*** Opening of Data supplied ***

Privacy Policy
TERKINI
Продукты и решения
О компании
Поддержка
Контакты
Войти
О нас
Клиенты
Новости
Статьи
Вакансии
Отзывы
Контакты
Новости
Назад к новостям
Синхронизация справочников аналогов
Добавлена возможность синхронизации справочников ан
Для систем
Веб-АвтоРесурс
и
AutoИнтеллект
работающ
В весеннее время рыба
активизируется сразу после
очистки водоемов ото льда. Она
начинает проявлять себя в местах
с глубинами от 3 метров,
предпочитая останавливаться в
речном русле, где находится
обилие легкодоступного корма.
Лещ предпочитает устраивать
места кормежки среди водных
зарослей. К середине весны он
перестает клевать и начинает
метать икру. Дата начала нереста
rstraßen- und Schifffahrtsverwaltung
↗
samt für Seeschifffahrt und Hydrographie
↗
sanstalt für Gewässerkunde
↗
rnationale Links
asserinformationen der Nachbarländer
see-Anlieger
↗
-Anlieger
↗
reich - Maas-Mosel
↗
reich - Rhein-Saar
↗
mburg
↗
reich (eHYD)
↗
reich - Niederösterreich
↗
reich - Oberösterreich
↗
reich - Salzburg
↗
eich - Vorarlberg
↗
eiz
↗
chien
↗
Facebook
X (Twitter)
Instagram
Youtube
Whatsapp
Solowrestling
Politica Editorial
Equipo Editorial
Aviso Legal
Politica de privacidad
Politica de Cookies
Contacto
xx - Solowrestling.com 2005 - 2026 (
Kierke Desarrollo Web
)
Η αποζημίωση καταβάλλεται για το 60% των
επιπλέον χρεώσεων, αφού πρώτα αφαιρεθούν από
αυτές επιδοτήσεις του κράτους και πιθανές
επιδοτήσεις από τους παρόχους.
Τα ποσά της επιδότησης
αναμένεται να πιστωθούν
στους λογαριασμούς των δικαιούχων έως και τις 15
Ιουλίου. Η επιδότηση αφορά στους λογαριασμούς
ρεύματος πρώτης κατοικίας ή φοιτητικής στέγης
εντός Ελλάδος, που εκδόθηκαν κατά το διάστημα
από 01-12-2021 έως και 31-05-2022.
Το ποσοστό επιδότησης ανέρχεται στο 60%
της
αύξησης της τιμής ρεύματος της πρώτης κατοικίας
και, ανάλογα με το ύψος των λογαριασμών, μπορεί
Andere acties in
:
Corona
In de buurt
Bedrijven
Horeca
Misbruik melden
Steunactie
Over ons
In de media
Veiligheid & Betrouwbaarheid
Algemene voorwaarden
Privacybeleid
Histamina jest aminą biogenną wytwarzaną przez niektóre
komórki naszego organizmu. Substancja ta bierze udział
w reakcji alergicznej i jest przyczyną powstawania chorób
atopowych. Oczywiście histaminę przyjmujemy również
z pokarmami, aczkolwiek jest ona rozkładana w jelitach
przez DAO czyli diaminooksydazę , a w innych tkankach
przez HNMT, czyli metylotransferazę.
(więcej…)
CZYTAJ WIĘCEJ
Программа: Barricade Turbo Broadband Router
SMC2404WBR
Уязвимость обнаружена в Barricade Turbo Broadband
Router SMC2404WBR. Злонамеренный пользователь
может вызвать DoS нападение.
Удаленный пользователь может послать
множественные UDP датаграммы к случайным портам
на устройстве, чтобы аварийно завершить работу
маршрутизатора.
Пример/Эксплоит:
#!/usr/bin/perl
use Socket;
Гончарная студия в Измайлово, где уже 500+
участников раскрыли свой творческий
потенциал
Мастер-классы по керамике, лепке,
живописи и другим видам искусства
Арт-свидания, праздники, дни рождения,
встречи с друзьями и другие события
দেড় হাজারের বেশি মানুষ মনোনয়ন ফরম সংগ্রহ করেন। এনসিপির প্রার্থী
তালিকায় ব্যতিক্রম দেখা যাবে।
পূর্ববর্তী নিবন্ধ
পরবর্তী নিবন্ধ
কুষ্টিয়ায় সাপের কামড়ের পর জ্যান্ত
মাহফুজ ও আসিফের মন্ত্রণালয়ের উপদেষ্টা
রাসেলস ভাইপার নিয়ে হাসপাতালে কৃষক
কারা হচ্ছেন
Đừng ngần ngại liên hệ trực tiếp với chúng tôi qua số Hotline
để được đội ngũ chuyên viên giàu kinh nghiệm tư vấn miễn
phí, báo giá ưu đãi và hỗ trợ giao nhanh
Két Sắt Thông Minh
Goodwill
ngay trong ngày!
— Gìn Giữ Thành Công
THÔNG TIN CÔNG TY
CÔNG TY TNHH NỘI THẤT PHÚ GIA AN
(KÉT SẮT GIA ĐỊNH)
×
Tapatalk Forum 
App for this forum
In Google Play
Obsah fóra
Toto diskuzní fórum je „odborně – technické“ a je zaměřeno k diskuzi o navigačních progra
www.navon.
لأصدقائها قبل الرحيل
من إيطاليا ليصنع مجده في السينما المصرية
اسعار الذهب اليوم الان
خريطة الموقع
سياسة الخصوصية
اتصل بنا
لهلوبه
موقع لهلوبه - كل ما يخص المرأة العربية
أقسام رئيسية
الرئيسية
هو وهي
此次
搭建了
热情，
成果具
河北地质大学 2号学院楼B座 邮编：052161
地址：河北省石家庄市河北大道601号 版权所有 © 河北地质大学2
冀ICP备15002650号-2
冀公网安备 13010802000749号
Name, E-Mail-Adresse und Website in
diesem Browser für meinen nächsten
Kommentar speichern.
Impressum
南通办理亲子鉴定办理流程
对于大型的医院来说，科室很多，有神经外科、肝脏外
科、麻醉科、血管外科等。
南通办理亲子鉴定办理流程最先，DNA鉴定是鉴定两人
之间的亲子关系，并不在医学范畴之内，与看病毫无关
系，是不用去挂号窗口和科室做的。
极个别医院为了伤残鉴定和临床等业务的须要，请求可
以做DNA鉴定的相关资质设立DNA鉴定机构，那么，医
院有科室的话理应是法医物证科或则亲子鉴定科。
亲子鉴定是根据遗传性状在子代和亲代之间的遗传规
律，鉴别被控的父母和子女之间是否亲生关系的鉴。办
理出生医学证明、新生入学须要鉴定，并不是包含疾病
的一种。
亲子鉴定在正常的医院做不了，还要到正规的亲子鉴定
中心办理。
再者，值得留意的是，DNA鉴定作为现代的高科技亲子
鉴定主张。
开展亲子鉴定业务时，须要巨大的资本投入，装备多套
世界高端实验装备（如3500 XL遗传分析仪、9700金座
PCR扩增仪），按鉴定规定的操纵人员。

*** Close of Data supplied ***

Assignment
From the first line to the last, return the records unchanged.

Task response
Privacy Policy
TERKINI
Продукты и решения
О компании
Поддержка
Контакты
Войти
О нас
Клиенты
Новости
Статьи
Вакансии
Отзывы
Контакты
Новости
Назад к новостям
Синхронизация справочников аналогов
Добавлена возможность синхронизации справочников ан
Для систем
Веб-АвтоРесурс
и
AutoИнтеллект
работающ
В весеннее время рыба
активизируется сразу после
очистки водоемов ото льда. Она
начинает проявлять себя в местах
с глубинами от 3 метров,
предпочитая останавливаться в
речном русле, где находится
обилие легкодоступного корма.
Лещ предпочитает устраивать
места кормежки среди водных
зарослей. К середине весны он
перестает клевать и начинает
метать икру. Дата начала нереста
rstraßen- und Schifffahrtsverwaltung
↗
samt für Seeschifffahrt und Hydrographie
↗
sanstalt für Gewässerkunde
↗
rnationale Links
asserinformationen der Nachbarländer
see-Anlieger
↗
-Anlieger
↗
reich - Maas-Mosel
↗
reich - Rhein-Saar
↗
mburg
↗
reich (eHYD)
↗
reich - Niederösterreich
↗
reich - Oberösterreich
↗
reich - Salzburg
↗
eich - Vorarlberg
↗
eiz
↗
chien
↗
Facebook
X (Twitter)
Instagram
Youtube
Whatsapp
Solowrestling
Politica Editorial
Equipo Editorial
Aviso Legal
Politica de privacidad
Politica de Cookies
Contacto
xx - Solowrestling.com 2005 - 2026 (
Kierke Desarrollo Web
)
Η αποζημίωση καταβάλλεται για το 60% των
επιπλέον χρεώσεων, αφού πρώτα αφαιρεθούν από
αυτές επιδοτήσεις του κράτους και πιθανές
επιδοτήσεις από τους παρόχους.
Τα ποσά της επιδότησης
αναμένεται να πιστωθούν
στους λογαριασμούς των δικαιούχων έως και τις 15
Ιουλίου. Η επιδότηση αφορά στους λογαριασμούς
ρεύματος πρώτης κατοικίας ή φοιτητικής στέγης
εντός Ελλάδος, που εκδόθηκαν κατά το διάστημα
από 01-12-2021 έως και 31-05-2022.
Το ποσοστό επιδότησης ανέρχεται στο 60%
της
αύξησης της τιμής ρεύματος της πρώτης κατοικίας
και, ανάλογα με το ύψος των λογαριασμών, μπορεί
Andere acties in
:
Corona
In de buurt
Bedrijven
Horeca
Misbruik melden
Steunactie
Over ons
In de media
Veiligheid & Betrouwbaarheid
Algemene voorwaarden
Privacybeleid
Histamina jest aminą biogenną wytwarzaną przez niektóre
komórki naszego organizmu. Substancja ta bierze udział
w reakcji alergicznej i jest przyczyną powstawania chorób
atopowych. Oczywiście histaminę przyjmujemy również
z pokarmami, aczkolwiek jest ona rozkładana w jelitach
przez DAO czyli diaminooksydazę , a w innych tkankach
przez HNMT, czyli metylotransferazę.
(więcej…)
CZYTAJ WIĘCEJ
Программа: Barricade Turbo Broadband Router
SMC2404WBR
Уязвимость обнаружена в Barricade Turbo Broadband
Router SMC2404WBR. Злонамеренный пользователь
может вызвать DoS нападение.
Удаленный пользователь может послать
множественные UDP датаграммы к случайным портам
на устройстве, чтобы аварийно завершить работу
маршрутизатора.
Пример/Эксплоит:
#!/usr/bin/perl
use Socket;
Гончарная студия в Измайлово, где уже 500+
участников раскрыли свой творческий
потенциал
Мастер-классы по керамике, лепке,
живописи и другим видам искусства
Арт-свидания, праздники, дни рождения,
встречи с друзьями и другие события
দেড় হাজারের বেশি মানুষ মনোনয়ন ফরম সংগ্রহ করেন। এনসিপির প্রার্থী
তালিকায় ব্যতিক্রম দেখা যাবে।
পূর্ববর্তী নিবন্ধ
পরবর্তী নিবন্ধ
কুষ্টিয়ায় সাপের কামড়ের পর জ্যান্ত
মাহফুজ ও আসিফের মন্ত্রণালয়ের উপদেষ্টা
রাসেলস ভাইপার নিয়ে হাসপাতালে কৃষক
কারা হচ্ছেন
Đừng ngần ngại liên hệ trực tiếp với chúng tôi qua số Hotline
để được đội ngũ chuyên viên giàu kinh nghiệm tư vấn miễn
phí, báo giá ưu đãi và hỗ trợ giao nhanh
Két Sắt Thông Minh
Goodwill
ngay trong ngày!
— Gìn Giữ Thành Công
THÔNG TIN CÔNG TY
CÔNG TY TNHH NỘI THẤT PHÚ GIA AN
(KÉT SẮT GIA ĐỊNH)
×
Tapatalk Forum 
App for this forum
In Google Play
Obsah fóra
Toto diskuzní fórum je „odborně – technické“ a je zaměřeno k diskuzi o navigačních progra
www.navon.
لأصدقائها قبل الرحيل
من إيطاليا ليصنع مجده في السينما المصرية
اسعار الذهب اليوم الان
خريطة الموقع
سياسة الخصوصية
اتصل بنا
لهلوبه
موقع لهلوبه - كل ما يخص المرأة العربية
أقسام رئيسية
الرئيسية
هو وهي
此次
搭建了
热情，
成果具
河北地质大学 2号学院楼B座 邮编：052161
地址：河北省石家庄市河北大道601号 版权所有 © 河北地质大学2
冀ICP备15002650号-2
冀公网安备 13010802000749号
Name, E-Mail-Adresse und Website in
diesem Browser für meinen nächsten
Kommentar speichern.
Impressum
南通办理亲子鉴定办理流程
对于大型的医院来说，科室很多，有神经外科、肝脏外
科、麻醉科、血管外科等。
南通办理亲子鉴定办理流程最先，DNA鉴定是鉴定两人
之间的亲子关系，并不在医学范畴之内，与看病毫无关
系，是不用去挂号窗口和科室做的。
极个别医院为了伤残鉴定和临床等业务的须要，请求可
以做DNA鉴定的相关资质设立DNA鉴定机构，那么，医
院有科室的话理应是法医物证科或则亲子鉴定科。
亲子鉴定是根据遗传性状在子代和亲代之间的遗传规
律，鉴别被控的父母和子女之间是否亲生关系的鉴。办
理出生医学证明、新生入学须要鉴定，并不是包含疾病
的一种。
亲子鉴定在正常的医院做不了，还要到正规的亲子鉴定
中心办理。
再者，值得留意的是，DNA鉴定作为现代的高科技亲子
鉴定主张。
开展亲子鉴定业务时，须要巨大的资本投入，装备多套
世界高端实验装备（如3500 XL遗传分析仪、9700金座
PCR扩增仪），按鉴定规定的操纵人员。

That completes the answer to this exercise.